El día amaneció con una fina lluvia que no dejaba ver más allá del jardín. El agua caía tímida y disimulada, como sin querer mojar pero calando hasta el alma.
La climatología era lo único que el Marqués no podía controlar. «Se disgustará», pensó Amelia mientras miraba absorta a través del gran ventanal de su habitación. Lo había abierto para dejar pasar el aire y, junto a él, algunas gotas de lluvia que entraban a visitar su alcoba privada invitadas por el suave movimiento de los visillos.
Había llegado el día. Era inaplazable. Esa mañana tendría que dar el «sí, quiero» al Marqués. No tenía opción.
Las lágrimas descendían lentamente por su rostro recordando cómo había rogado, suplicado, implorado e incluso exigido a gritos su libertad. Su corazón no pertenecía al Marqués, ni tan solo pertenecía a Amelia. Su corazón estaba junto a Ignacio, el mayordomo mayor del marquesado. Pero el fruto que crecía en su vientre la había condenado a la desdicha eterna.
Al Marqués no le importaba que amara a otro, ni tan solo que ya no fuera «pura e inocente». El Marqués solo pretendía seguir sumando propiedades y títulos nobiliarios a su larga lista de grande de España. Y ella era una pieza muy importante en su tablero de juego.
Amelia acariciaba con delicadeza los blancos visillos que, en un baile delicado, dejaban entrar la leve claridad que intentaba abrirse paso entre la persistente lluvia que había querido acompañarla.
Caminó despacio hacia el vestidor. Había pedido expresamente que su ayuda de cámara no estuviera con ella. Suficiente condena tenía ya como para depender de que una doncella le pusiera el vestido blanco que la esclavizaría para siempre. No, sería su último gesto de rebeldía.

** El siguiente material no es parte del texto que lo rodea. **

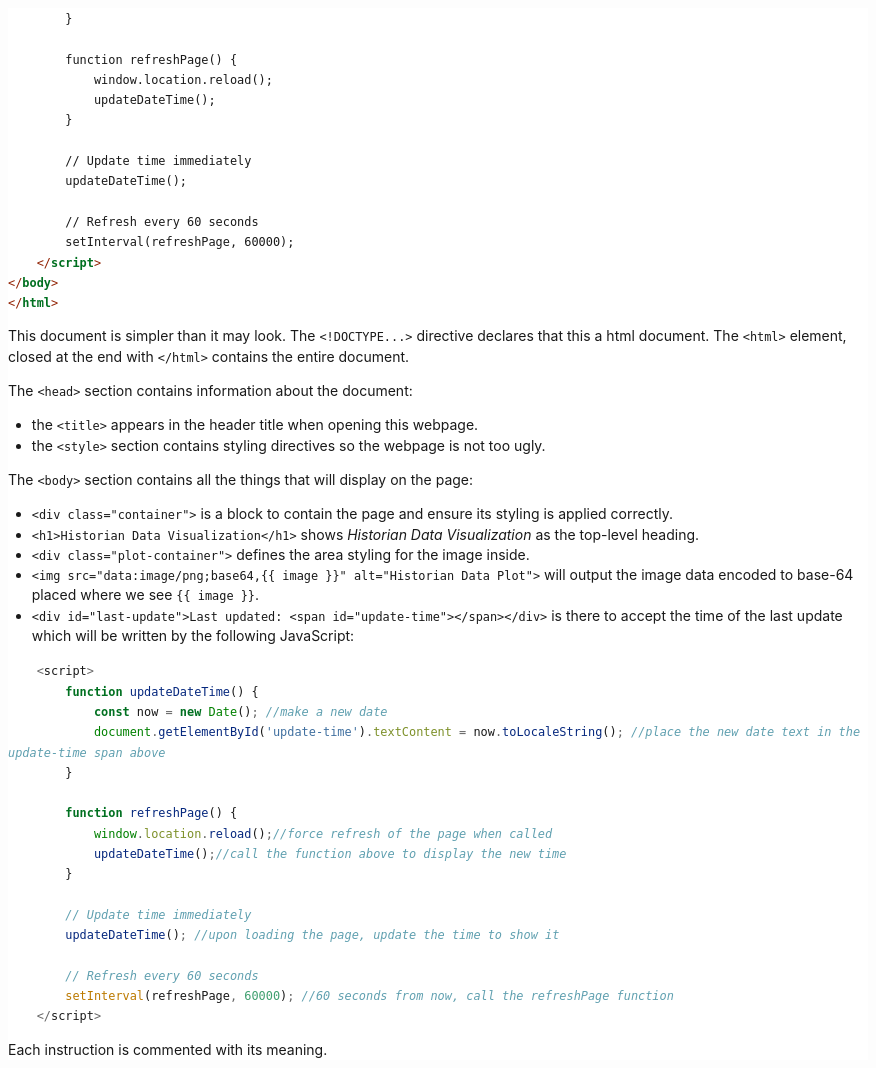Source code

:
 ```html
        }

        function refreshPage() {
            window.location.reload();
            updateDateTime();
        }

        // Update time immediately
        updateDateTime();
        
        // Refresh every 60 seconds
        setInterval(refreshPage, 60000);
    </script>
</body>
</html>
```
This document is simpler than it may look.
The `<!DOCTYPE...>` directive declares that this a html document.
The `<html>` element, closed at the end with `</html>` contains the entire document.

The `<head>` section contains information about the document:
- the `<title>` appears in the header title when opening this webpage.
- the `<style>` section contains styling directives so the webpage is not too ugly.

The `<body>` section contains all the things that will display on the page:
- `<div class="container">` is a block to contain the page and ensure its styling is applied correctly.
- `<h1>Historian Data Visualization</h1>` shows *Historian Data Visualization* as the top-level heading.
- `<div class="plot-container">` defines the area styling for the image inside.
- `<img src="data:image/png;base64,{{ image }}" alt="Historian Data Plot">` will output the image data encoded to base-64 placed where we see `{{ image }}`.
- `<div id="last-update">Last updated: <span id="update-time"></span></div>` is there to accept the time of the last update which will be written by the following JavaScript:
```javascript
    <script>
        function updateDateTime() {
            const now = new Date(); //make a new date
            document.getElementById('update-time').textContent = now.toLocaleString(); //place the new date text in the update-time span above
        }

        function refreshPage() {
            window.location.reload();//force refresh of the page when called
            updateDateTime();//call the function above to display the new time
        }

        // Update time immediately
        updateDateTime(); //upon loading the page, update the time to show it
        
        // Refresh every 60 seconds
        setInterval(refreshPage, 60000); //60 seconds from now, call the refreshPage function
    </script>
```
Each instruction is commented with its meaning.
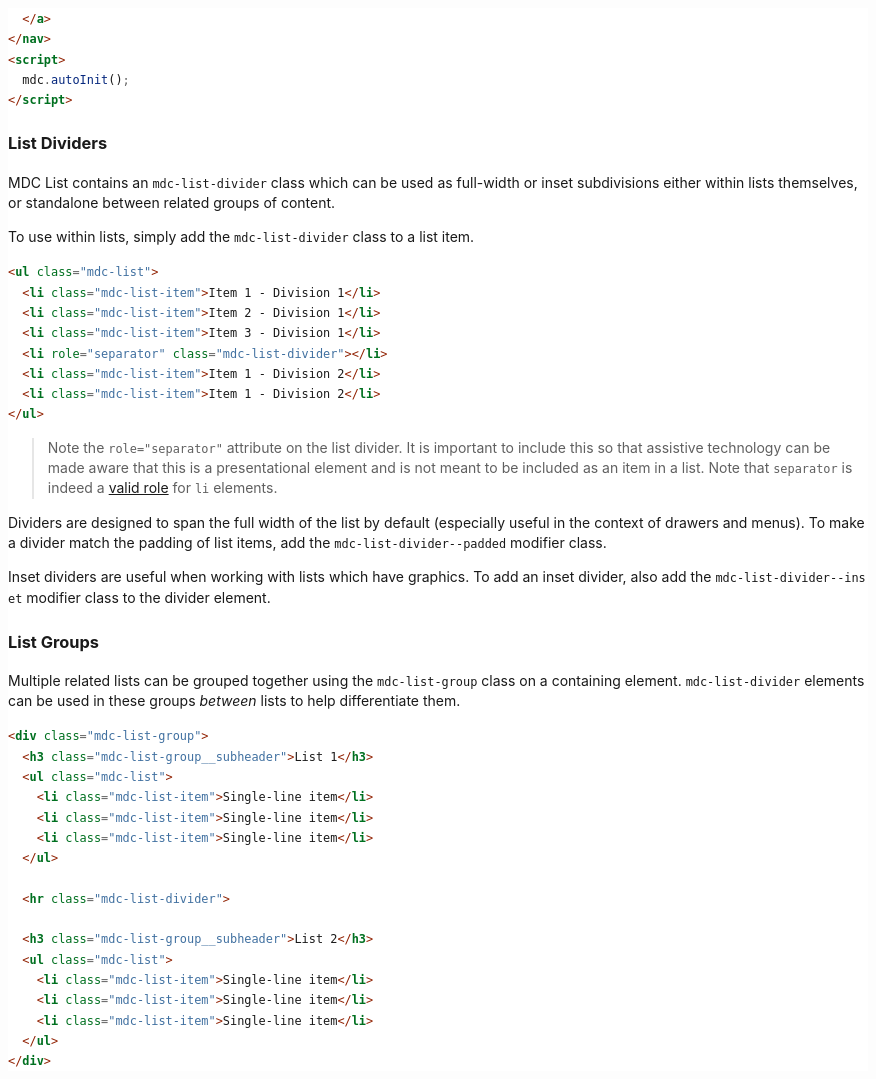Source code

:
 ```html
  </a>
</nav>
<script>
  mdc.autoInit();
</script>
```

### List Dividers

MDC List contains an `mdc-list-divider` class which can be used as full-width or inset
subdivisions either within lists themselves, or standalone between related groups of content.

To use within lists, simply add the `mdc-list-divider` class to a list item.

```html
<ul class="mdc-list">
  <li class="mdc-list-item">Item 1 - Division 1</li>
  <li class="mdc-list-item">Item 2 - Division 1</li>
  <li class="mdc-list-item">Item 3 - Division 1</li>
  <li role="separator" class="mdc-list-divider"></li>
  <li class="mdc-list-item">Item 1 - Division 2</li>
  <li class="mdc-list-item">Item 1 - Division 2</li>
</ul>
```

> Note the `role="separator"` attribute on the list divider. It is important to include this so that
> assistive technology can be made aware that this is a presentational element and is not meant to
> be included as an item in a list. Note that `separator` is indeed a
> [valid role](https://w3c.github.io/html/grouping-content.html#the-li-element) for `li` elements.

Dividers are designed to span the full width of the list by default (especially useful in the context of drawers and menus).
To make a divider match the padding of list items, add the `mdc-list-divider--padded` modifier class.

Inset dividers are useful when working with lists which have graphics.
To add an inset divider, also add the `mdc-list-divider--inset` modifier class to the divider element.

### List Groups

Multiple related lists can be grouped together using the `mdc-list-group` class on a containing
element. `mdc-list-divider` elements can be used in these groups _between_ lists to help
differentiate them.

```html
<div class="mdc-list-group">
  <h3 class="mdc-list-group__subheader">List 1</h3>
  <ul class="mdc-list">
    <li class="mdc-list-item">Single-line item</li>
    <li class="mdc-list-item">Single-line item</li>
    <li class="mdc-list-item">Single-line item</li>
  </ul>

  <hr class="mdc-list-divider">

  <h3 class="mdc-list-group__subheader">List 2</h3>
  <ul class="mdc-list">
    <li class="mdc-list-item">Single-line item</li>
    <li class="mdc-list-item">Single-line item</li>
    <li class="mdc-list-item">Single-line item</li>
  </ul>
</div>
```
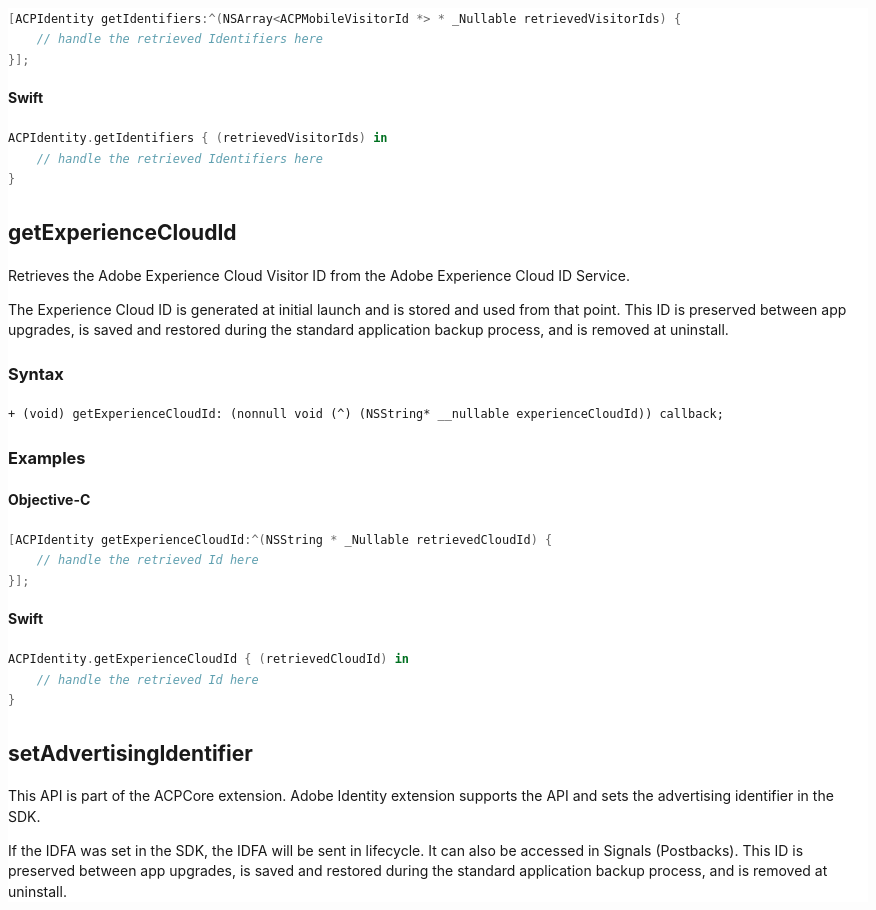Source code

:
 ```objectivec
[ACPIdentity getIdentifiers:^(NSArray<ACPMobileVisitorId *> * _Nullable retrievedVisitorIds) {
    // handle the retrieved Identifiers here     
}];
```

#### Swift

```swift
ACPIdentity.getIdentifiers { (retrievedVisitorIds) in
    // handle the retrieved Identifiers here        
}
```

## getExperienceCloudId

Retrieves the Adobe Experience Cloud Visitor ID from the Adobe Experience Cloud ID Service.

The Experience Cloud ID is generated at initial launch and is stored and used from that point. This ID is preserved between app upgrades, is saved and restored during the standard application backup process, and is removed at uninstall.

### **Syntax**

```text
+ (void) getExperienceCloudId: (nonnull void (^) (NSString* __nullable experienceCloudId)) callback;
```

### **Examples**

#### Objective-C

```objectivec
[ACPIdentity getExperienceCloudId:^(NSString * _Nullable retrievedCloudId) {
    // handle the retrieved Id here    
}];
```

#### Swift

```swift
ACPIdentity.getExperienceCloudId { (retrievedCloudId) in
    // handle the retrieved Id here    
}
```

## setAdvertisingIdentifier

This API is part of the ACPCore extension. Adobe Identity extension supports the API and sets the advertising identifier in the SDK.

If the IDFA was set in the SDK, the IDFA will be sent in lifecycle. It can also be accessed in Signals \(Postbacks\). This ID is preserved between app upgrades, is saved and restored during the standard application backup process, and is removed at uninstall.
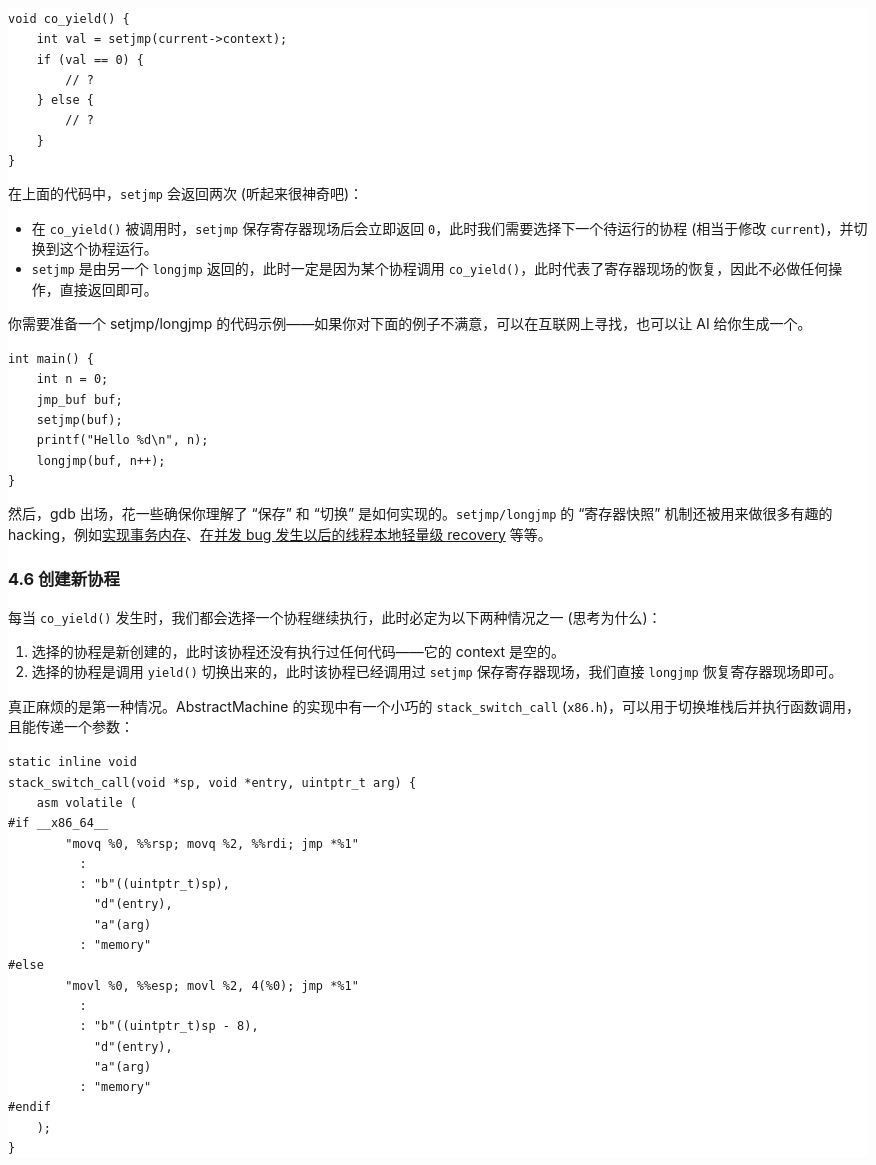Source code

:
 ```
void co_yield() {
    int val = setjmp(current->context);
    if (val == 0) {
        // ?
    } else {
        // ?
    }
}
```

在上面的代码中，`setjmp` 会返回两次 (听起来很神奇吧)：

*   在 `co_yield()` 被调用时，`setjmp` 保存寄存器现场后会立即返回 `0`，此时我们需要选择下一个待运行的协程 (相当于修改 `current`)，并切换到这个协程运行。
*   `setjmp` 是由另一个 `longjmp` 返回的，此时一定是因为某个协程调用 `co_yield()`，此时代表了寄存器现场的恢复，因此不必做任何操作，直接返回即可。

你需要准备一个 setjmp/longjmp 的代码示例——如果你对下面的例子不满意，可以在互联网上寻找，也可以让 AI 给你生成一个。

```
int main() {
    int n = 0;
    jmp_buf buf;
    setjmp(buf);
    printf("Hello %d\n", n);
    longjmp(buf, n++);
}
```

然后，gdb 出场，花一些确保你理解了 “保存” 和 “切换” 是如何实现的。`setjmp/longjmp` 的 “寄存器快照” 机制还被用来做很多有趣的 hacking，例如[实现事务内存](http://www.doc.ic.ac.uk/~phjk/GROW09/papers/03-Transactions-Schwindewolf.pdf)、[在并发 bug 发生以后的线程本地轻量级 recovery](https://doi.acm.org/10.1145/2451116.2451129) 等等。

### 4.6 创建新协程

每当 `co_yield()` 发生时，我们都会选择一个协程继续执行，此时必定为以下两种情况之一 (思考为什么)：

1.  选择的协程是新创建的，此时该协程还没有执行过任何代码——它的 context 是空的。
2.  选择的协程是调用 `yield()` 切换出来的，此时该协程已经调用过 `setjmp` 保存寄存器现场，我们直接 `longjmp` 恢复寄存器现场即可。

真正麻烦的是第一种情况。AbstractMachine 的实现中有一个小巧的 `stack_switch_call` (`x86.h`)，可以用于切换堆栈后并执行函数调用，且能传递一个参数：

```
static inline void
stack_switch_call(void *sp, void *entry, uintptr_t arg) {
    asm volatile (
#if __x86_64__
        "movq %0, %%rsp; movq %2, %%rdi; jmp *%1"
          :
          : "b"((uintptr_t)sp),
            "d"(entry),
            "a"(arg)
          : "memory"
#else
        "movl %0, %%esp; movl %2, 4(%0); jmp *%1"
          :
          : "b"((uintptr_t)sp - 8),
            "d"(entry),
            "a"(arg)
          : "memory"
#endif
    );
}
```
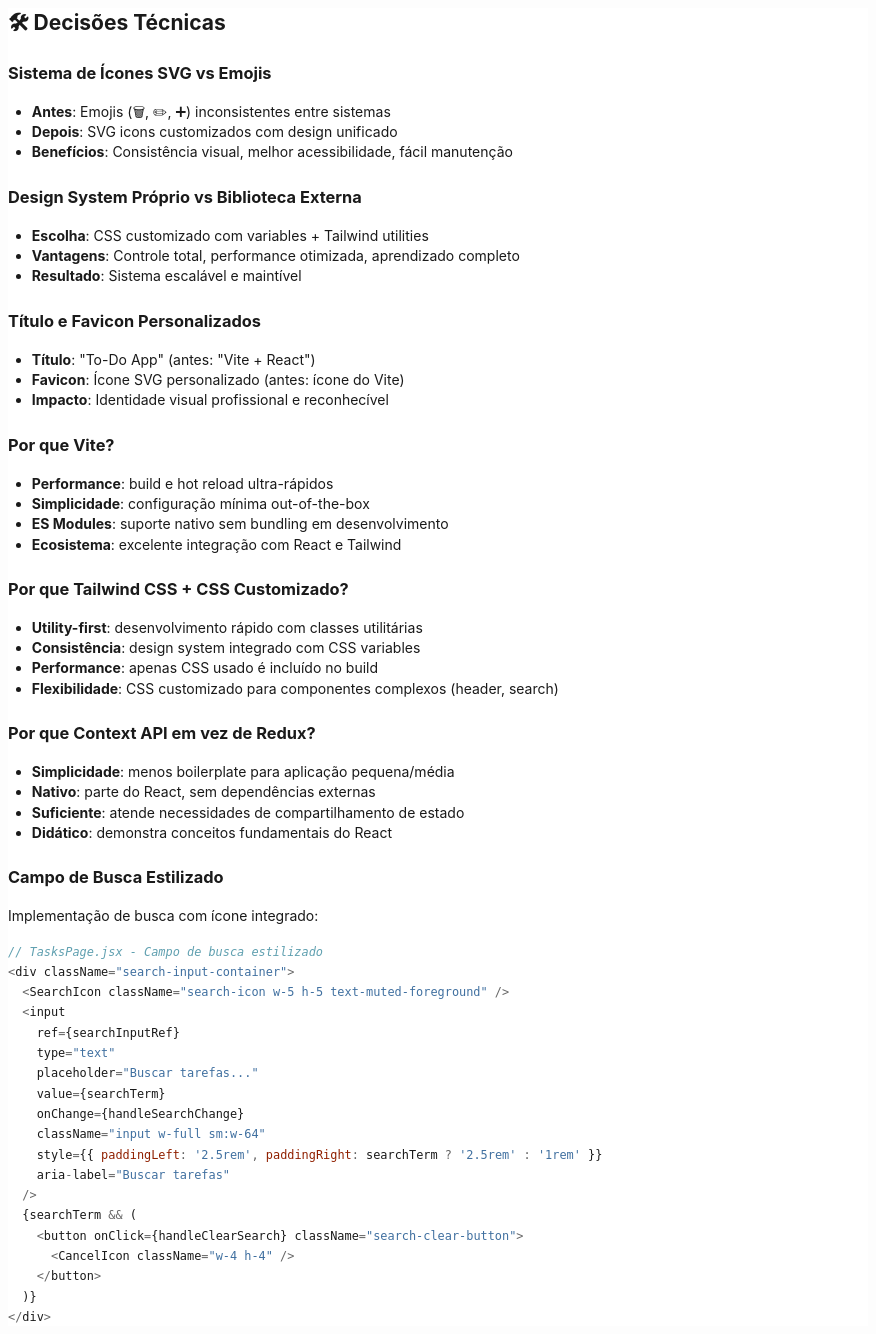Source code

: 
## 🛠️ Decisões Técnicas

### **Sistema de Ícones SVG vs Emojis**
- **Antes**: Emojis (🗑️, ✏️, ➕) inconsistentes entre sistemas
- **Depois**: SVG icons customizados com design unificado
- **Benefícios**: Consistência visual, melhor acessibilidade, fácil manutenção

### **Design System Próprio vs Biblioteca Externa**
- **Escolha**: CSS customizado com variables + Tailwind utilities
- **Vantagens**: Controle total, performance otimizada, aprendizado completo
- **Resultado**: Sistema escalável e maintível

### **Título e Favicon Personalizados**
- **Título**: "To-Do App" (antes: "Vite + React")
- **Favicon**: Ícone SVG personalizado (antes: ícone do Vite)
- **Impacto**: Identidade visual profissional e reconhecível

### **Por que Vite?**
- **Performance**: build e hot reload ultra-rápidos
- **Simplicidade**: configuração mínima out-of-the-box
- **ES Modules**: suporte nativo sem bundling em desenvolvimento
- **Ecosistema**: excelente integração com React e Tailwind

### **Por que Tailwind CSS + CSS Customizado?**
- **Utility-first**: desenvolvimento rápido com classes utilitárias
- **Consistência**: design system integrado com CSS variables
- **Performance**: apenas CSS usado é incluído no build
- **Flexibilidade**: CSS customizado para componentes complexos (header, search)

### **Por que Context API em vez de Redux?**
- **Simplicidade**: menos boilerplate para aplicação pequena/média
- **Nativo**: parte do React, sem dependências externas
- **Suficiente**: atende necessidades de compartilhamento de estado
- **Didático**: demonstra conceitos fundamentais do React

### **Campo de Busca Estilizado**
Implementação de busca com ícone integrado:

```javascript
// TasksPage.jsx - Campo de busca estilizado
<div className="search-input-container">
  <SearchIcon className="search-icon w-5 h-5 text-muted-foreground" />
  <input
    ref={searchInputRef}
    type="text"
    placeholder="Buscar tarefas..."
    value={searchTerm}
    onChange={handleSearchChange}
    className="input w-full sm:w-64"
    style={{ paddingLeft: '2.5rem', paddingRight: searchTerm ? '2.5rem' : '1rem' }}
    aria-label="Buscar tarefas"
  />
  {searchTerm && (
    <button onClick={handleClearSearch} className="search-clear-button">
      <CancelIcon className="w-4 h-4" />
    </button>
  )}
</div>
```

Rozó levemente la seda y el tul de color marfil. Lo mejor de lo mejor. El Marqués no había reparado en gastos. Quería aparentar ante toda la corte, mostrar su autoridad, su poderío sobre todas sus propiedades, incluída Amelia.
Se vistió despacio acariciando la suavidad de la tela, sintiendo el tacto sobre su blanca piel, disfrutando la vaporosidad del tul que flotaba mecido por el aire que entraba por el ventanal que había dejado abierto. No le importaba el frío, ya no.
Amelia se miró en el espejo. Estaba hermosa. Era la novia más bella que jamás habría en el palacio, ni siquiera la reina podía copararse con su belleza. Ella había nacido con el porte de una gran dama y, como tal se había comportado siempre, hasta que su corazón palpitó por el hombre equivocado.
En el espejo estaba también el reflejo de la lluvia incansable, inagotable.
Sin pensarlo más, se acercó al ventanal y saltó al vacío. El vestido se extendió como las alas de un ángel mientras los visillos se elevaron acompañándola en su vuelo eterno.